Supplied text:
Specifically, the depression severity score values (PHQ-8) are clinically divided into 4 different groups: No depression or healthy (PHQ-8<= 8), Mild depression (PHQ-8 range 9-12), Moderate depression (PHQ-8 range 13-16) and Severe depression (PHQ-8 range 17-24). In matrix (a) on the left, we show a confusion matrix based on our system’s predicted regression scores and in matrix (b) we show a confusion matrix obtained for a Majority classifier (or a no-information system). These matrices demonstrate interesting characteristics: (1) Many of the errors made by our model are between healthy (None) and mild classes, which would likely be more tolerable, since a goal would be to track longitudinal changes; if a patient is already known to be depressed, then it may be less critical for a system to automatically detect where they lie relative to this particular border. (2) Our system misclassified only 5 patients who are clinically depressed as healthy (None), and 4 of these are mild depression cases. This is a less significant error than it would be to misclassify a severely depressed patient as being healthy (i.e. failing to flag them). The no-information system (majority predictor) classified all 16 clinically depressed patients as healthy. Indeed it would always have all of its errors in the first column: misclassifying all depressed patients as being healthy, regardless of the severity of their depression. (3) Indeed, in our system, none of the severely depressed patients are misclassified as healthy, whereas in the no-information system, 100% of severely depressed patients will be misclassified as healthy (red bin in Fig. 5b) (4) For our proposed system, most of the misclassification errors are “one bin apart” (light green diagonals in Fig. 5a), i.e. confusion between adjacent classes such as mild-none or mild-moderate, as opposed to confusion between more separated classes such as none-moderate. The no-information system misclassified all the 3 moderately depressed people as healthy and the 4 severely depressed people as healthy.
Limitations
In this work, we showed that speaker embeddings can be used to build machine learning models for depression assessment. Using speaker embeddings in combination with acoustic features, we achieved incremental progress in performance over the previous state-of-the-art machine learning techniques for the tasks of depression severity estimation and depression detection. However, there is a need to further improve performance before deploying AI-based depression assessment systems. In this work, we considered acoustic features, but not text-based features (i.e. linguistic content). It is possible that the latter, in combination with acoustic features, might in future further improve the performance of these machine learning models. The main objective of this work is not to build machine learning models to replace human clinicians, but to develop models which can be used for measurement-based treatment and to assist (i.e. work in co-ordination with) human clinicians in making better assessment of depression. Moreover, the specificity of the current models in diagnosing depression from other mental disorders remains to be established.

Material provided:
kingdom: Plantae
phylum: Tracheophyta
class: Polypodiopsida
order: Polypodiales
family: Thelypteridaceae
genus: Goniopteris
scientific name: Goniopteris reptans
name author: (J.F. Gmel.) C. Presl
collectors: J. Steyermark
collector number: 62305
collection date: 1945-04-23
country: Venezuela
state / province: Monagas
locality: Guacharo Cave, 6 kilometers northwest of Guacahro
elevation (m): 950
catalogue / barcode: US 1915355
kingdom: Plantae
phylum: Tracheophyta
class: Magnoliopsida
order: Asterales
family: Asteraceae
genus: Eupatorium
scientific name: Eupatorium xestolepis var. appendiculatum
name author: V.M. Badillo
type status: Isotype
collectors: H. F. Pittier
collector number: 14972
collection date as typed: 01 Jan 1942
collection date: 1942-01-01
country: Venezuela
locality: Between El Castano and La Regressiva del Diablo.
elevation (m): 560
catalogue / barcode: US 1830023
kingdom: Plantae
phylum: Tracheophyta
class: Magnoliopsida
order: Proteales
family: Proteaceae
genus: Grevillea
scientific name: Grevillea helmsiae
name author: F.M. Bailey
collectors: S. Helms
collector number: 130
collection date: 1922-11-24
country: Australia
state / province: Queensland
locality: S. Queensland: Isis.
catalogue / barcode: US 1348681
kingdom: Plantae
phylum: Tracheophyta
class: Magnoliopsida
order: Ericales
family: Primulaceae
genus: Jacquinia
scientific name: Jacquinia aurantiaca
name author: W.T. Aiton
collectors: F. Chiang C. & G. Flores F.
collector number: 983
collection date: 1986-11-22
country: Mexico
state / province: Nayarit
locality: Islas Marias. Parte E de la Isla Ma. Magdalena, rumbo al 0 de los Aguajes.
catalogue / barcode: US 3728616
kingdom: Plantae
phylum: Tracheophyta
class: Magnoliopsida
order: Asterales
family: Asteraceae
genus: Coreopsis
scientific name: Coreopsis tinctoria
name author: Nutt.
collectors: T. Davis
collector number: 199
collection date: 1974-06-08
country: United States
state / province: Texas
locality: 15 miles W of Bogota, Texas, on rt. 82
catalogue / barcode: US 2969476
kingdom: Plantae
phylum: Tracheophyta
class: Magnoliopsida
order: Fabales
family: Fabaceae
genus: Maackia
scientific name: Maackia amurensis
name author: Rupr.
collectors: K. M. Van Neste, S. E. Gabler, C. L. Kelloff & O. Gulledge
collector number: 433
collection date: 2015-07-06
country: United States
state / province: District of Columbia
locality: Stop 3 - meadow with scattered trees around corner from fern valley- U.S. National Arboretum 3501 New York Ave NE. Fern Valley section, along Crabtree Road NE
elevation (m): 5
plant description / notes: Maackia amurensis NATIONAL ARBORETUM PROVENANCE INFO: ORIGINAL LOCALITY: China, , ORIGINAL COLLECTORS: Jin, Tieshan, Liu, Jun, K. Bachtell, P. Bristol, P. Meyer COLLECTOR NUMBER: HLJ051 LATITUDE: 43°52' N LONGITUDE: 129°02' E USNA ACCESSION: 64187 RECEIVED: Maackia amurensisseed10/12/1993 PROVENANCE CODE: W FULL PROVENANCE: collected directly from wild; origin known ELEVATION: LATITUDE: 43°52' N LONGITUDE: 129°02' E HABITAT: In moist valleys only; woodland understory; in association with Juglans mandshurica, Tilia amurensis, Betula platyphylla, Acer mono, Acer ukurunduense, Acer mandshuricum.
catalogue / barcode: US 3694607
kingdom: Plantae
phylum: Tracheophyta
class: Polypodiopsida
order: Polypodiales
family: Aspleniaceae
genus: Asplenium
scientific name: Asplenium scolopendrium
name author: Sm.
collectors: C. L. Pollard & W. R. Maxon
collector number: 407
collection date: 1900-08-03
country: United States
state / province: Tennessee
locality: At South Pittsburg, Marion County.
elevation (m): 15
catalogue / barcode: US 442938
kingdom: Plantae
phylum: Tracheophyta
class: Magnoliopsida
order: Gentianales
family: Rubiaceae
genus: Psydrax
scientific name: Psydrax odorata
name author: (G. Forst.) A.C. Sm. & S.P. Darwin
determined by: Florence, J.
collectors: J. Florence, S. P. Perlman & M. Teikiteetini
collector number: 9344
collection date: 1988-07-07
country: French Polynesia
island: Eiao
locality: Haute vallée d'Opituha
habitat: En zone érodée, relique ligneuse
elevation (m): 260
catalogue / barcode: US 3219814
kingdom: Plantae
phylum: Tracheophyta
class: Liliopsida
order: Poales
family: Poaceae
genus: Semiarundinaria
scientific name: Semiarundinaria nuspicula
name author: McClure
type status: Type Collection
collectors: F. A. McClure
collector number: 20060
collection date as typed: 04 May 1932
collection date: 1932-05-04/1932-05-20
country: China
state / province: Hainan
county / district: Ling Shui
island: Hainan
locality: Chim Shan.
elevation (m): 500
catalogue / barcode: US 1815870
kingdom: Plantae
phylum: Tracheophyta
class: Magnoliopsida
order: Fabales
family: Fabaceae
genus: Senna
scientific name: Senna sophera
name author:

Work task:
Answer these questions from the depression-assessment text:
1. What PHQ-8 range defines moderate depression?
2. How many clinically depressed patients did the proposed system misclassify as healthy?
3. Which type of features did the work leave out?

Written answer:
1. 13-16
2. 5
3. Text-based features (linguistic content)